▶ TASK REQUIREMENTS
[A] Name every person the Navy men's lacrosse review mentions by full name.
[B] Carry on the Navy men's lacrosse review from its final sentence.

--- begin EXCERPTED TEXT ---

Review & preview: Navy men's lacrosse

Here is the fourth installment of a series that checks in with the seven Division I programs in the state to give a glimpse into the past and the future. Teams are scheduled to appear according to the chronological order in which their seasons ended. Wednesday's visit was with Mount St. Mary's. Thursday's visit is with Navy.



The good: The Midshipmen finished with a winning overall record (9-5) and a winning non-conference mark (3-2) for the first time since 2009, and they added their first winning Patriot League record (6-2) since 2010. The success culminated in the team capturing the conference regular-season title and the top seed in the Patriot League tournament -- another first since 2007. Although Navy lost to Army in the tournament semifinals, coach Rick Sowell noted the difficulty in navigating league play.

"To go 6-2 in a league that has a lot of parity and is highly competitive and then get to the end and realize that you're the No. 1 seed, it says a lot about our players and our coaches and the work we put into it," he said. "We were rewarded with the opportunity to host the Patriot League tournament. Obviously, it didn't work out the way we would have hoped, but it certainly gives us something to strive for in 2016."

**Chris Fennell flourished as the team's top defenseman, registering 40 ground balls and 17 caused turnovers. He was named the Patriot League's Defensive Player of the Year and a third-team All American. Matt Rees may not have gotten similar attention nationally, but the sophomore made the transition from close defenseman to long-stick midfielder look easy, posting 44 ground balls and a team-best 20 caused turnovers. Fennell and Rees played significant roles in the defense ranking 13th in Division I in fewest goals per game at 8.6.

--- end EXCERPTED TEXT ---
--- begin PROVIDED MATERIAL ---

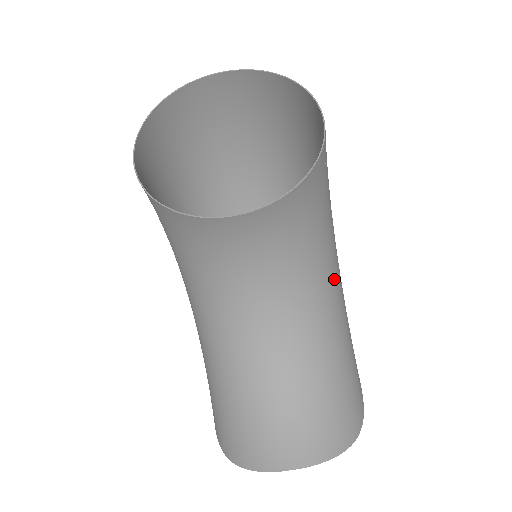
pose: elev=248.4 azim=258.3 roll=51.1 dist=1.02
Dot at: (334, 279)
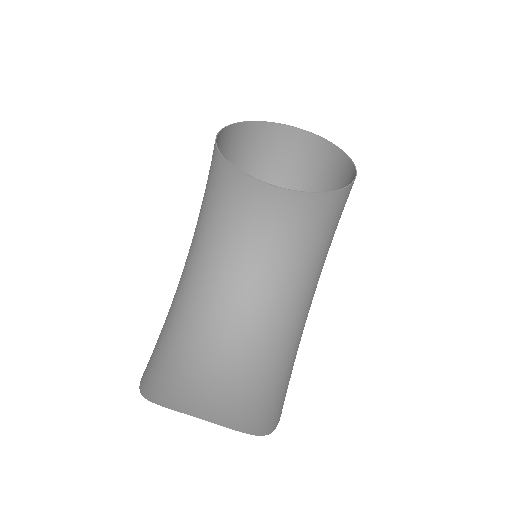
Dot at: (306, 303)
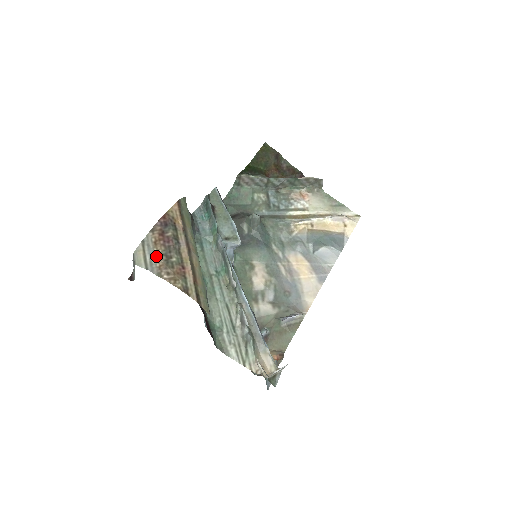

--- end PROVIDED MATERIAL ---

▶ RESULTS FOR THE EXERCISE
[A] Rick Sowell, Chris Fennell, Matt Rees

[B]
"They both had great years with Chris overcoming the [right ankle] injury that he suffered a year ago and not really being back to the full swing of things until January," Sowell said. "And then for him to go on and have the type of year that he had was quite an accomplishment. Matt Rees moved from close defense to pole, and it took him a little while to get used to it, but once he did, he certainly proved it to be a good move. He was dominant at times during the year."

**Like Rees, faceoff specialist Brady Dove may have been overlooked nationally, but the sophomore ranked eighth in the country in faceoff percentage (62.6 on 147-of-235) and 22nd in ground balls (78). Freshman Joe Varello (53.2 percent on 33-of-62 and 14 GB) paired with Dove to give the offense plenty of possessions.

"Brady had a good, solid year," Sowell said. "I think we were ranked eighth in faceoff percentage, and most of it was Brady with plebe Joe Varello helping out. But that certainly was huge because as we all know, that made it lot easier for the offense and all the way around. You're not playing as much defense because you are playing offense."

The bad: As uplifting as earning the top seed in the Patriot League tournament and hosting the playoffs were, Navy's road to the NCAA postseason was cut off by the 11-7 loss to the Black Knights in a semifinal on April 24 at Navy-Marine Corps Memorial Stadium. The setback meant that the program will have to wait another year before returning to the NCAA tournament for the first time since 2009.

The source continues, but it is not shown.